Saeful menambahkan, selain memperhatikan detail, seorang penyiar sepak bola live juga harus fleksibel, tanggap situasi, dan tahan banting. Menurutnya, banyak ketidakpastian saat pertandingan berlangsung. Menjadi penyiar sepak bola live, akunya, nggak sekadar nonton bola, lalu berkomentar.
“Saya dan Sapto sering siaran di tengah-tengah penonton cuma pakai telepon,” kenang lelaki yang pensiun pada 2012 tersebut.
Menyamar Jadi Suporter Lawan
Kondisi suporter sepak bola Tanah Air yang nggak kunjung dewasa waktu itu perlu betul-betul diwaspadai Saeful selama bertugas. Kerusuhan suporter sebagai buntut ketidakdewasaan itu nggak sekali-dua kali dihadapinya.
Pengalaman berada di tengah kerusuhan yang paling diingat Saeful adalah ketika PSIS Semarang bertandang ke Persijap Jepara di Stadion Kamal Junaedi pada 2006. Dia mengenang, saat kerusuhan terjadi, dia langsung berlari ke kubu tuan rumah dan menyamar menjadi suporter Persijap.
“Wah, itu ngeri! Saya pulang sampai ganti plat nomor dulu,” kisahnya.

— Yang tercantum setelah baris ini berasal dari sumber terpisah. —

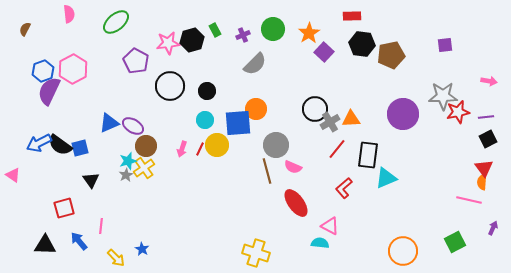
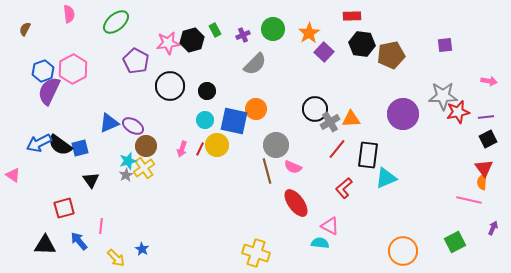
blue square at (238, 123): moved 4 px left, 2 px up; rotated 16 degrees clockwise
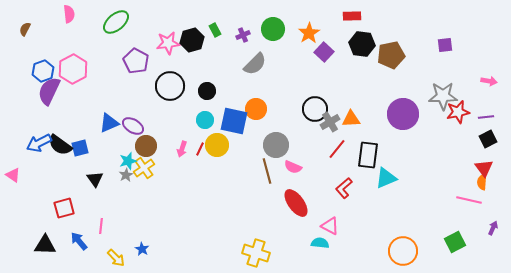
black triangle at (91, 180): moved 4 px right, 1 px up
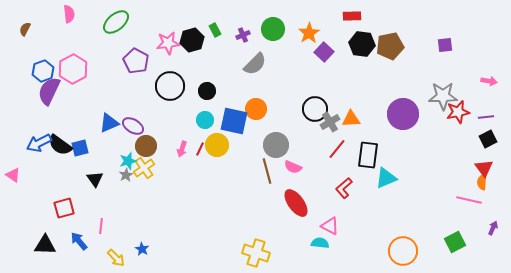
brown pentagon at (391, 55): moved 1 px left, 9 px up
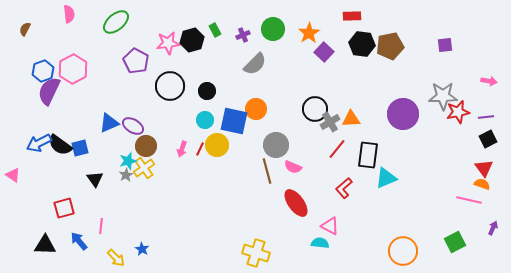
orange semicircle at (482, 182): moved 2 px down; rotated 105 degrees clockwise
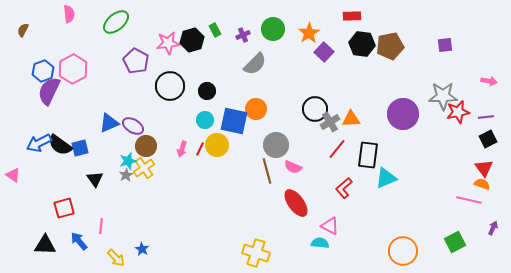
brown semicircle at (25, 29): moved 2 px left, 1 px down
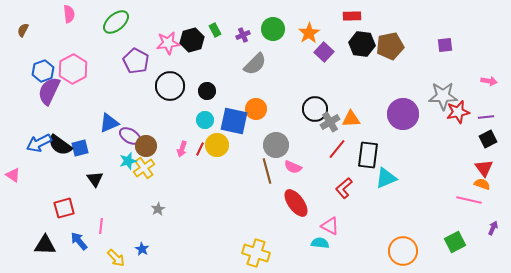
purple ellipse at (133, 126): moved 3 px left, 10 px down
gray star at (126, 175): moved 32 px right, 34 px down
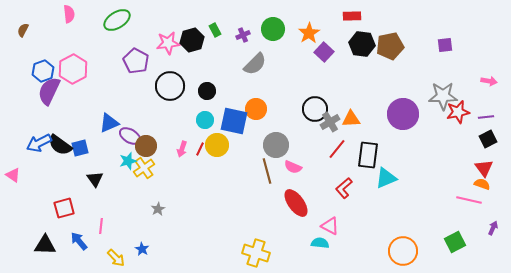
green ellipse at (116, 22): moved 1 px right, 2 px up; rotated 8 degrees clockwise
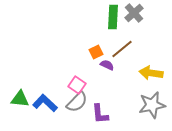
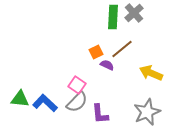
yellow arrow: rotated 15 degrees clockwise
gray star: moved 5 px left, 7 px down; rotated 12 degrees counterclockwise
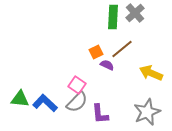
gray cross: moved 1 px right
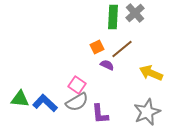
orange square: moved 1 px right, 5 px up
gray semicircle: rotated 15 degrees clockwise
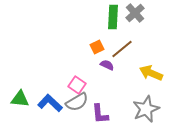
blue L-shape: moved 5 px right
gray star: moved 1 px left, 3 px up
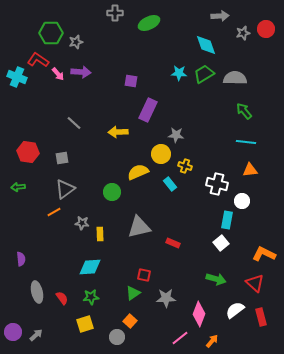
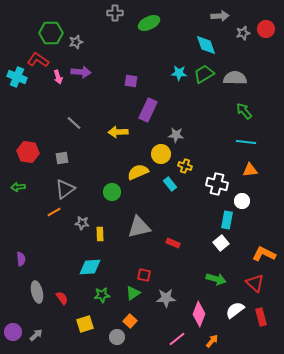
pink arrow at (58, 74): moved 3 px down; rotated 24 degrees clockwise
green star at (91, 297): moved 11 px right, 2 px up
pink line at (180, 338): moved 3 px left, 1 px down
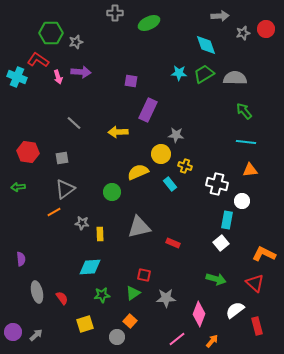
red rectangle at (261, 317): moved 4 px left, 9 px down
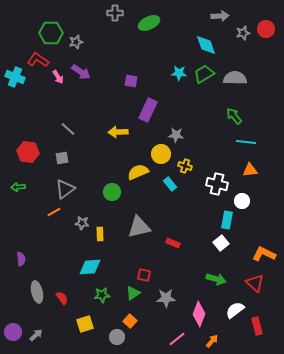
purple arrow at (81, 72): rotated 30 degrees clockwise
cyan cross at (17, 77): moved 2 px left
pink arrow at (58, 77): rotated 16 degrees counterclockwise
green arrow at (244, 111): moved 10 px left, 5 px down
gray line at (74, 123): moved 6 px left, 6 px down
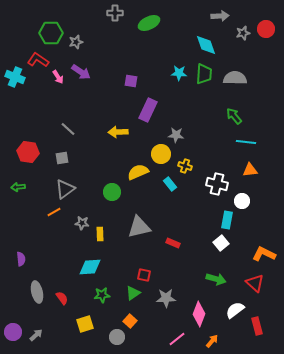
green trapezoid at (204, 74): rotated 125 degrees clockwise
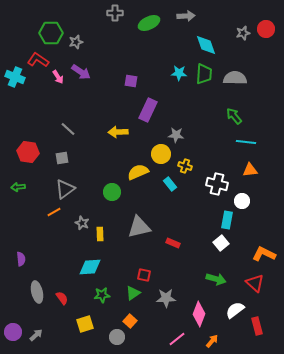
gray arrow at (220, 16): moved 34 px left
gray star at (82, 223): rotated 16 degrees clockwise
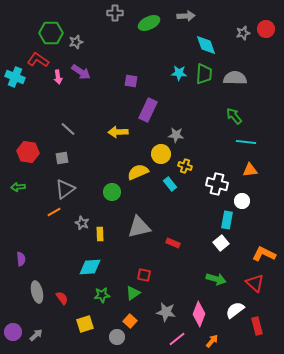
pink arrow at (58, 77): rotated 24 degrees clockwise
gray star at (166, 298): moved 14 px down; rotated 12 degrees clockwise
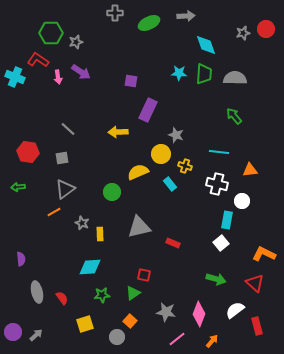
gray star at (176, 135): rotated 14 degrees clockwise
cyan line at (246, 142): moved 27 px left, 10 px down
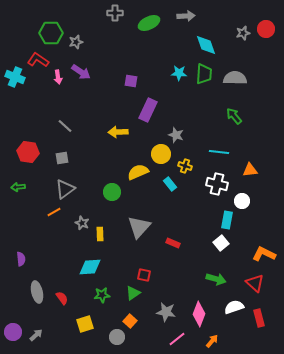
gray line at (68, 129): moved 3 px left, 3 px up
gray triangle at (139, 227): rotated 35 degrees counterclockwise
white semicircle at (235, 310): moved 1 px left, 3 px up; rotated 18 degrees clockwise
red rectangle at (257, 326): moved 2 px right, 8 px up
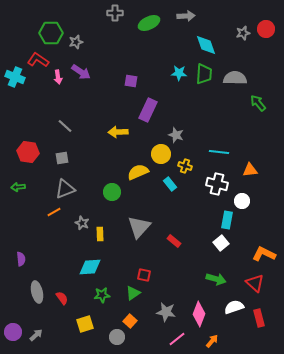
green arrow at (234, 116): moved 24 px right, 13 px up
gray triangle at (65, 189): rotated 15 degrees clockwise
red rectangle at (173, 243): moved 1 px right, 2 px up; rotated 16 degrees clockwise
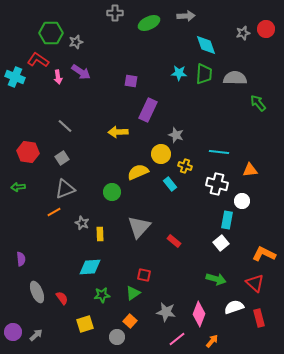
gray square at (62, 158): rotated 24 degrees counterclockwise
gray ellipse at (37, 292): rotated 10 degrees counterclockwise
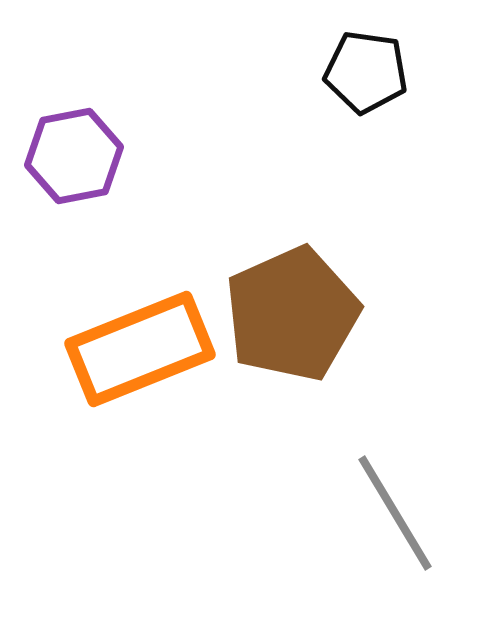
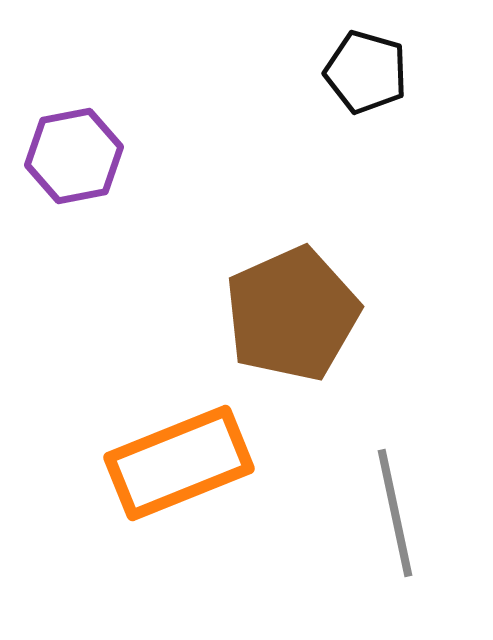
black pentagon: rotated 8 degrees clockwise
orange rectangle: moved 39 px right, 114 px down
gray line: rotated 19 degrees clockwise
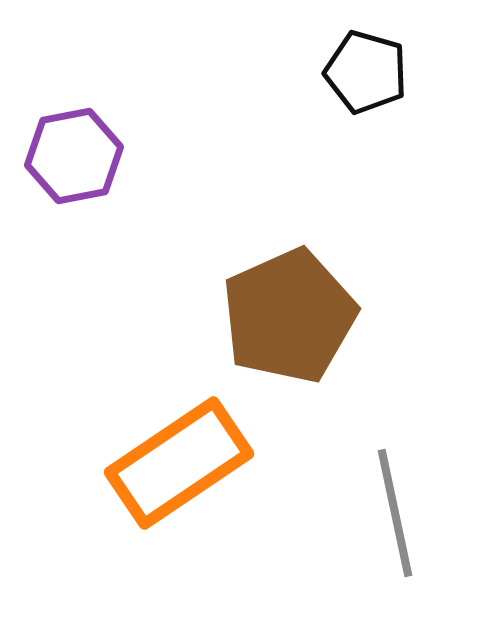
brown pentagon: moved 3 px left, 2 px down
orange rectangle: rotated 12 degrees counterclockwise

Yang saya ingat, kerusuhan Persijap dengan PSIS itu berbuntut panjang. Perseteruan kedua suporter terus dikobarkan dan baru berakhir beberapa tahun terakahir setelah keduanya sepakat melakukan gencatan senjata.
Selain cerita pahit, ada juga kisah manis. Bagi Saeful, Final Liga Djarum 2006 adalah momen paling berkesan. Kala itu PSIS melakoni laga pemungkas melawan Persik Kediri di Stadion Manahan Solo. Hasil akhir, PSIS kalah, tapi pertandingan berlangsung seru dan atmosfer stadion sungguh riuh. Wah!
Kini Saeful sudah gantung mic. Era keemasan radio juga sudah tinggal kenangan. Namun, bukan berarti Saeful nggak lagi berkarya. Belum lama ini dia menjadi komentator untuk Youtube PSSI Jateng dan streaming PSIS Semarang.
Kendati sudah nggak lagi siaran, rentetan kalimat runtut dan panjang saat menggambarkan keriuhan laga PSIS Semarang agaknya bakal terus dikenang. Kamu juga punya kesan khusus terhadap mereka, Millens? (Audrian F/E03)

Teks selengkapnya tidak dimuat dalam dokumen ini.